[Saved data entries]
• • • • • • •

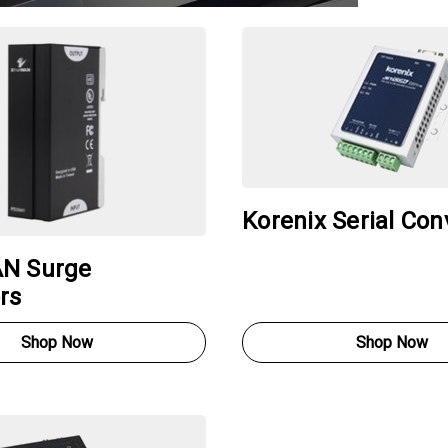
Korenix Serial Con
N Surge
rs
Shop Now
Shop Now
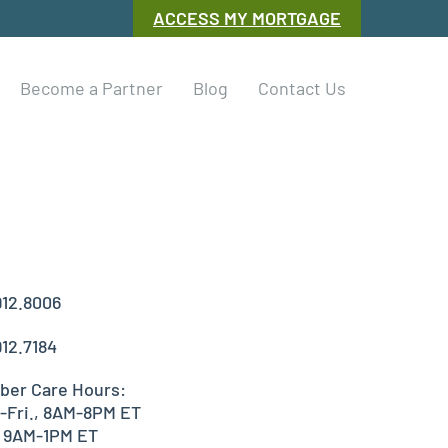
ACCESS MY MORTGAGE
Become a Partner
Blog
Contact Us
912.8006
912.7184
er Care Hours:
-Fri., 8AM-8PM ET
, 9AM-1PM ET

• • • • • • •

**Required action:**
Return every line of text from the records above word for word, without changing anything. Leave the pictures out of your answer.

**Result of this task:**
Korenix Serial Con
N Surge
rs
Shop Now
Shop Now
ACCESS MY MORTGAGE
Become a Partner
Blog
Contact Us
912.8006
912.7184
er Care Hours:
-Fri., 8AM-8PM ET
, 9AM-1PM ET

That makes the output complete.